● **頁面文字**:
= = = = = = =
有意識地對同伴動物投射情感已經未必是人人認同的行為,
還發展為同情寶可夢的角色或是電子寵物,可以嗎?
▲
活在城市裡的動物,是否要長得可愛才有可能被愛?
被繁殖場大量繁衍、被商業操作的討喜,
究竟是犬貓的特權,還是原罪?黃宗慧:「我的起心動念都是為了運動(做動保)。」
黃宗潔:「我期待的動物書寫,不用以動物當主角,但可以讓讀者反思人與動物的關係。」
十二道在動物研究範疇或動物保護實踐場域時常被詢問/質問的難題
▲以「對寫通信」為概念/動保姊妹黃宗慧教授、黃宗潔教授首度攜手對談的二十四封信|
每一題都有發起篇與回應篇雙向對照,適合中學至大學階段,關懷動物的人、對於動物議題好奇卻常糾結在某些點上而不知如何繼續思考的人。
▲精選重點題目/與人文、生態連結,爬梳爭論不休的各種動物困局|
台灣少見的動物反思議題書,豐富題材包含可愛/厭惡動物、外來種、動物園、虛擬動物、豬的地位、動物標本、寵物咖啡廳等。
▲隨手皆可談動物/由日常生活、流行文化、新聞、人文學科為支點切入|
從戲劇、廣告、人文自然科學、文學、現代藝術、電玩、地方習俗等面向,挖掘人和動物之間的關係與問題。
=好評推薦=
李美慧(國立台灣大學地理環境資源學系教授)、柯裕棻(作家)——專文作序
林清盛(廣播節目主持人)、番紅花(作家)、錢永祥(《思想》總編輯,台灣動保學院校長)、謝佩霓(知名策展人、藝評家)——真心推薦(按姓氏筆畫排序)
= = = = = = =
● **紀錄列表**:
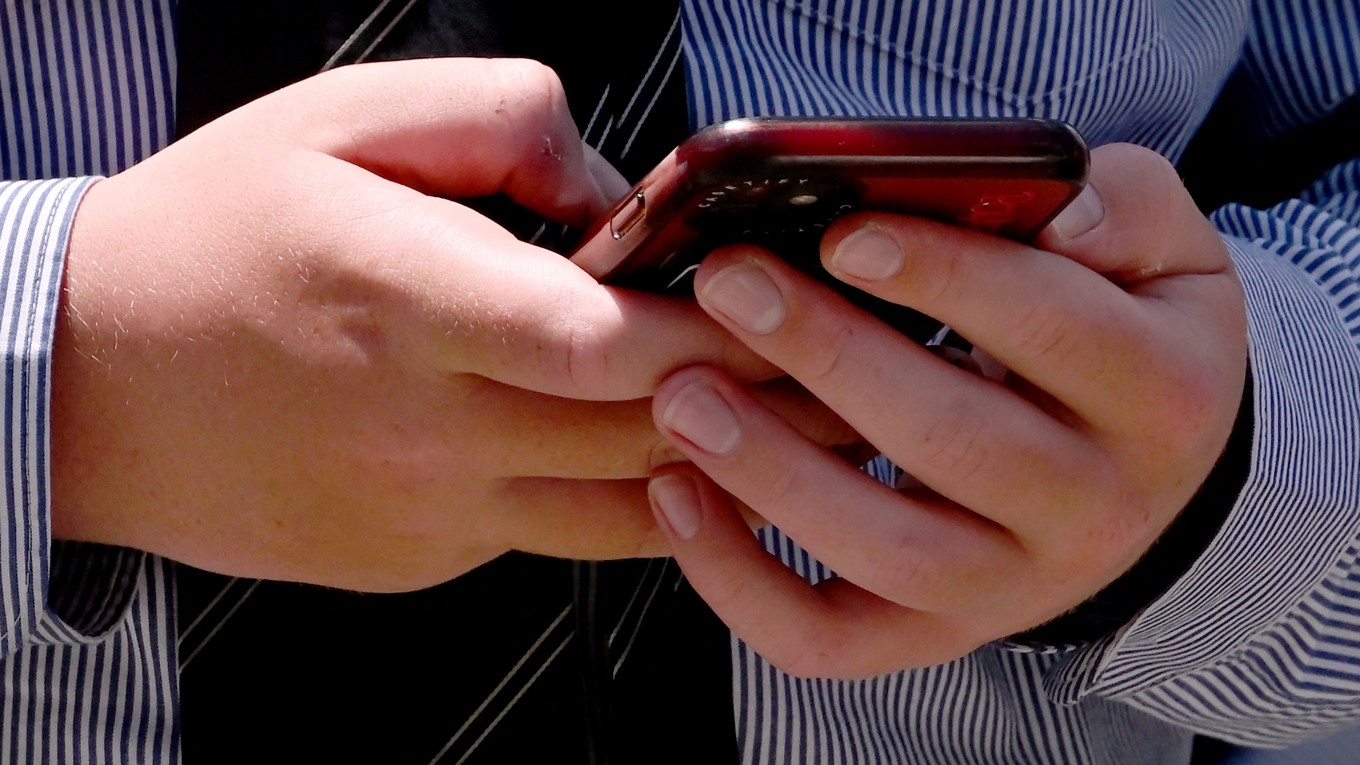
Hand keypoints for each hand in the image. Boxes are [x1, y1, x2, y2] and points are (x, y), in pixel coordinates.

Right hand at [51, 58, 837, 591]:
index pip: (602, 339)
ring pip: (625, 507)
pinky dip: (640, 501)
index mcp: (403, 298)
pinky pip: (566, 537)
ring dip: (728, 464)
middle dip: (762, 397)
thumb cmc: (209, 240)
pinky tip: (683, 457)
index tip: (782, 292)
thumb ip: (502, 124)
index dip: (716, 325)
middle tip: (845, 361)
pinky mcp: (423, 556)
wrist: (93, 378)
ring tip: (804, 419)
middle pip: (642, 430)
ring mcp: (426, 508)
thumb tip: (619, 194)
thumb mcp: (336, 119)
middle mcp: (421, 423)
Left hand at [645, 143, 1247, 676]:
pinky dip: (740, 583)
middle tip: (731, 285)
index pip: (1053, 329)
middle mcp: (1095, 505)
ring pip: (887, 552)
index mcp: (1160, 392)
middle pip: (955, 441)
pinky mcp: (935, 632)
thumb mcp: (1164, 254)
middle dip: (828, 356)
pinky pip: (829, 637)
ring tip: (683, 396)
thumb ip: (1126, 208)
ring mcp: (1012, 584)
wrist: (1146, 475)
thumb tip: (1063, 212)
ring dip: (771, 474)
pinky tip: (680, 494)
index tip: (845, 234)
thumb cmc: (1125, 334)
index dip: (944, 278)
= = = = = = =
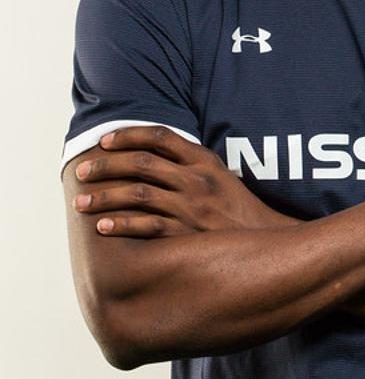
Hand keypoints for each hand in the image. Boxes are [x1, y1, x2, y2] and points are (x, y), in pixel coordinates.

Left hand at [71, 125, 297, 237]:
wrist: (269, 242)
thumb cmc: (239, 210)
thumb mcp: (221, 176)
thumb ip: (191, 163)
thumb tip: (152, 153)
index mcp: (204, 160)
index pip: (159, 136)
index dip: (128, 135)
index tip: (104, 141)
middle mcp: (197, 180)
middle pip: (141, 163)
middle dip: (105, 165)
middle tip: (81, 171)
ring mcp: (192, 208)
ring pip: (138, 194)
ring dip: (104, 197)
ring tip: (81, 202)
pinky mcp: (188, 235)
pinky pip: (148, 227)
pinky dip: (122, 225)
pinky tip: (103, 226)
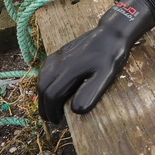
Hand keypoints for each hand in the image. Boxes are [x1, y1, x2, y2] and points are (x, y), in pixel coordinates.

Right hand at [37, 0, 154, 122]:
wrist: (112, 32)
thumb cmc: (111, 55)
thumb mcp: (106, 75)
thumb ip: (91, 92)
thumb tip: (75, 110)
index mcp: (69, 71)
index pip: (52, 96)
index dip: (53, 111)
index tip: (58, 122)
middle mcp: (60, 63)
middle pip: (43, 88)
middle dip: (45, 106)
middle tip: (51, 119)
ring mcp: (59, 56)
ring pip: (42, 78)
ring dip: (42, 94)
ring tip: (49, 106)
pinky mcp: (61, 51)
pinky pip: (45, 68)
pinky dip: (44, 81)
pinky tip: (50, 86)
= = = = = = =
請將頁面文字從「十二道在動物研究範疇或動物保護實踐場域時常被詢問/質問的難題」起,直到並包括「掘人和動物之間的關係與問題。」的部分重抄一遍,並把其中的「寵物咖啡廳」改稱為「動物咖啡廳」。

● **答案**:
十二道在動物研究範疇或動物保護實踐場域時常被詢問/質問的難題
▲以「對寫通信」為概念/動保姊妹黃宗慧教授、黃宗潔教授首度攜手對談的二十四封信|
每一題都有發起篇與回應篇雙向對照,適合中學至大學階段,關懷動物的人、對於動物議題好奇卻常糾結在某些點上而不知如何繼續思考的人。
▲精選重點題目/與人文、生態連結,爬梳爭論不休的各種動物困局|
台灣少見的動物反思議題書,豐富題材包含可愛/厭惡動物、外來種、動物園、虛擬動物、豬的地位、動物標本、動物咖啡廳等。
▲隨手皆可談動物/由日常生活、流行文化、新聞、人文學科為支點切入|
從戲劇、廣告、人文自然科學、文學、現代藝術、電玩、地方習俗等面向,挖掘人和動物之間的關係與問題。